• **Available data**
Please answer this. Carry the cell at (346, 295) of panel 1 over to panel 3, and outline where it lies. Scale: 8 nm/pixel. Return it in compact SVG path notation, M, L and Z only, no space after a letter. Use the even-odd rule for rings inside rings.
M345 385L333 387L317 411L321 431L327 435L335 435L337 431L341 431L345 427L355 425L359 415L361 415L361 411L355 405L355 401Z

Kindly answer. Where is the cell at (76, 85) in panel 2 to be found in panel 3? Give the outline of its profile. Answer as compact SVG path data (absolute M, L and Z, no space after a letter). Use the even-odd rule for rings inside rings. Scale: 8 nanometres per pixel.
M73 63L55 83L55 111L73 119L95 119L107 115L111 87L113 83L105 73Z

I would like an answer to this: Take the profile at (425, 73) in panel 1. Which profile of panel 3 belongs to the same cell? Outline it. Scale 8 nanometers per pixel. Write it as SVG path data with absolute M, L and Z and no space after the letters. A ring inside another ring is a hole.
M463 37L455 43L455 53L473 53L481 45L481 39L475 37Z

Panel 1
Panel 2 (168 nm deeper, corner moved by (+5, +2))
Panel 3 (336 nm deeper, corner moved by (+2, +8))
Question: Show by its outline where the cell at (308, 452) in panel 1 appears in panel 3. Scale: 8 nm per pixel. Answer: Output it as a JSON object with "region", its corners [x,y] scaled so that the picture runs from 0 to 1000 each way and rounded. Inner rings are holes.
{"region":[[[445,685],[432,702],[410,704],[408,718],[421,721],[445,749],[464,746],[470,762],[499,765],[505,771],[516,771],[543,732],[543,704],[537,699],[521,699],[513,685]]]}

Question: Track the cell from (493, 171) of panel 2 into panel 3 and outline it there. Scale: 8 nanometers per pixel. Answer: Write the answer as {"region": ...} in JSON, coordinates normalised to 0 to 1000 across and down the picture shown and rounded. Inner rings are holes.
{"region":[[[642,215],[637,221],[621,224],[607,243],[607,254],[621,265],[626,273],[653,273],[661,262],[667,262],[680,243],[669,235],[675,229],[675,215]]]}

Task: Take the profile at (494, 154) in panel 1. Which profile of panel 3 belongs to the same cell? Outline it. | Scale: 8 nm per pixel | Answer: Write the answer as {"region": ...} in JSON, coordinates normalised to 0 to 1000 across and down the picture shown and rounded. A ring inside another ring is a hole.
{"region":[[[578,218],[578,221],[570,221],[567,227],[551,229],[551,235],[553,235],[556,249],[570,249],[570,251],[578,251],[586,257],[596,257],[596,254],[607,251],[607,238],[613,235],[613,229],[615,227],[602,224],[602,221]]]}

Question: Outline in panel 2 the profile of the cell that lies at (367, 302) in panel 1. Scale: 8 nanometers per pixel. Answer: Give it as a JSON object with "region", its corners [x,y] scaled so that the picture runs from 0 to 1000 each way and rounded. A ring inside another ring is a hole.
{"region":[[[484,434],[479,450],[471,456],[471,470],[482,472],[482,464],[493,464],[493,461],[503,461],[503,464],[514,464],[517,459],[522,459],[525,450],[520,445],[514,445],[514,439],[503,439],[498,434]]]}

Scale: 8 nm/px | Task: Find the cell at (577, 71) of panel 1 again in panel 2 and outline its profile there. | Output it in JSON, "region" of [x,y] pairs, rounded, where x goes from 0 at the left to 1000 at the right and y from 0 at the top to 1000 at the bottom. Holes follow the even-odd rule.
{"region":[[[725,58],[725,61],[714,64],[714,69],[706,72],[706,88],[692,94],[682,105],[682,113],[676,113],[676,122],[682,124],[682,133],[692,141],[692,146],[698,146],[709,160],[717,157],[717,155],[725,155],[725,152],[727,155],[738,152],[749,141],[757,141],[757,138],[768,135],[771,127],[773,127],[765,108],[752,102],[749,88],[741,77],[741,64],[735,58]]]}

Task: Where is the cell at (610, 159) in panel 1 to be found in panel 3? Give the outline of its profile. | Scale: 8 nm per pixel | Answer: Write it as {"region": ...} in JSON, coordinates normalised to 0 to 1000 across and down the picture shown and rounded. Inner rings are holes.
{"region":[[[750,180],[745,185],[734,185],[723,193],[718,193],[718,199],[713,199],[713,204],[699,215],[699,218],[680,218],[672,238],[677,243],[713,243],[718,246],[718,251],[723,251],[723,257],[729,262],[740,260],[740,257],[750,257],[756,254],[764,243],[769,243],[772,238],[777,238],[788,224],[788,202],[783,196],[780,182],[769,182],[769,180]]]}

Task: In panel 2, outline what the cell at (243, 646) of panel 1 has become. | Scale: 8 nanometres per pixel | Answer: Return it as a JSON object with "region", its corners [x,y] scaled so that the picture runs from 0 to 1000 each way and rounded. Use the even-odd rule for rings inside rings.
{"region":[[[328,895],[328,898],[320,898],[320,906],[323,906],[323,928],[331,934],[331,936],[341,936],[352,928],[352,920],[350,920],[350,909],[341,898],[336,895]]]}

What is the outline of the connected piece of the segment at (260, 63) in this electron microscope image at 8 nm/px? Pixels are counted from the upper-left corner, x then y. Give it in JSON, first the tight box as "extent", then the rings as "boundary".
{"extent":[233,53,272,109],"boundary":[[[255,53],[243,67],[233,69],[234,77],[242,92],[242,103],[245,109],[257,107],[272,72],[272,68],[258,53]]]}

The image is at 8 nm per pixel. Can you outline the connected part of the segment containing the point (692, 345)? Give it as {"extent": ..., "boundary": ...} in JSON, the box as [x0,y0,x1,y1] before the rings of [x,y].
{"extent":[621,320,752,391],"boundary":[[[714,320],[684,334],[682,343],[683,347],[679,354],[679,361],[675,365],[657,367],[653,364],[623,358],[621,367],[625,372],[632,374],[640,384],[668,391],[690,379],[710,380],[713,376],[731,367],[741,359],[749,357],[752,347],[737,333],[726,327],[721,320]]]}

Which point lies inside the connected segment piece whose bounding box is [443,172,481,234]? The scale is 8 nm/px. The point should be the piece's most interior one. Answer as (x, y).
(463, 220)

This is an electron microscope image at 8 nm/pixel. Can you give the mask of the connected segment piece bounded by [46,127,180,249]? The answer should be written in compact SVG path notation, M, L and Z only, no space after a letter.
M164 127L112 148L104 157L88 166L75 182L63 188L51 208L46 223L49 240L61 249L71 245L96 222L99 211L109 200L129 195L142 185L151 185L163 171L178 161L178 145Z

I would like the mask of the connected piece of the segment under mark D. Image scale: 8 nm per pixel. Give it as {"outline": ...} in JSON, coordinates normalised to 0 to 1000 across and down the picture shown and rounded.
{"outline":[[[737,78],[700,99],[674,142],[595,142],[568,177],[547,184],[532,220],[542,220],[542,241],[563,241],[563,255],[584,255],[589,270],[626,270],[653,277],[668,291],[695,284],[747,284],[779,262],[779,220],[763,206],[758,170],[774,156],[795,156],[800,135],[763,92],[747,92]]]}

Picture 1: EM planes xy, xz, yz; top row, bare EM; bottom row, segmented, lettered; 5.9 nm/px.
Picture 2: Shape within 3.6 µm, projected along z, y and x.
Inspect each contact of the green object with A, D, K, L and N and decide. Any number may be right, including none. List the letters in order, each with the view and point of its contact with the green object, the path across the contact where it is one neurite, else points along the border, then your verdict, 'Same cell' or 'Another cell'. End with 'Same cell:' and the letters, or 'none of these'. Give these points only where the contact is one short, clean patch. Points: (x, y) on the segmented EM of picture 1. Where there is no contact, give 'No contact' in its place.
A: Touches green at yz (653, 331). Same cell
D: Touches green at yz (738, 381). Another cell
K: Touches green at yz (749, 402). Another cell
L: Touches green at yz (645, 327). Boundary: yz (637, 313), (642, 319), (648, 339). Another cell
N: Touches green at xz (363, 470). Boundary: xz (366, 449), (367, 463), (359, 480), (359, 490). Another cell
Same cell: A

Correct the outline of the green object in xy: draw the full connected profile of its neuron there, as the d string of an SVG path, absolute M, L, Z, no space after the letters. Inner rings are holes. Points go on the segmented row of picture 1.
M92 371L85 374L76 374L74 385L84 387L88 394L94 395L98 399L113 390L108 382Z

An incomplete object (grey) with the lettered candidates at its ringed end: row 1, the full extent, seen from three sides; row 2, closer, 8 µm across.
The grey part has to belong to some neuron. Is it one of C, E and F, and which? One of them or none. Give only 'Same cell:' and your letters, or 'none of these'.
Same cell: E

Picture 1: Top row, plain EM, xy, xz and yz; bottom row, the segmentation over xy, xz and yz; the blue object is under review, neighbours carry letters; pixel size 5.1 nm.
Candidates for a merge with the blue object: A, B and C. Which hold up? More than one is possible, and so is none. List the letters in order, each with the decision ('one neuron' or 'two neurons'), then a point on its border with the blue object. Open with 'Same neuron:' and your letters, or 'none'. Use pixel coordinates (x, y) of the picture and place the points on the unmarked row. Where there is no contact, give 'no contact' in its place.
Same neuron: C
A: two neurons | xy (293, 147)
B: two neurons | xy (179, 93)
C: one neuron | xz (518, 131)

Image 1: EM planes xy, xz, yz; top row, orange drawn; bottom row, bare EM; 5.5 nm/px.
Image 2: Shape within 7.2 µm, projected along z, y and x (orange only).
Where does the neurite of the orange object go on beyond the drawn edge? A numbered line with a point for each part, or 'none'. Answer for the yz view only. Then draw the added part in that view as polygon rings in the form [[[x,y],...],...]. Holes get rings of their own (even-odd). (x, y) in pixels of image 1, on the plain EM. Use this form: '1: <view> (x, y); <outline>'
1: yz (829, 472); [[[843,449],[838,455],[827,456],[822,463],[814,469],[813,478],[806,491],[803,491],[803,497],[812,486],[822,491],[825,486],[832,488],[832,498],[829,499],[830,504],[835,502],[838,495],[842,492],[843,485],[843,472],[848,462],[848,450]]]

• **Task goal**
Wherever a line in the data above holds "lettered", copy that line.

• **Output of the task**
Picture 1: EM planes xy, xz, yz; top row, bare EM; bottom row, segmented, lettered; 5.9 nm/px.
An incomplete object (grey) with the lettered candidates at its ringed end: row 1, the full extent, seen from three sides; row 2, closer, 8 µm across.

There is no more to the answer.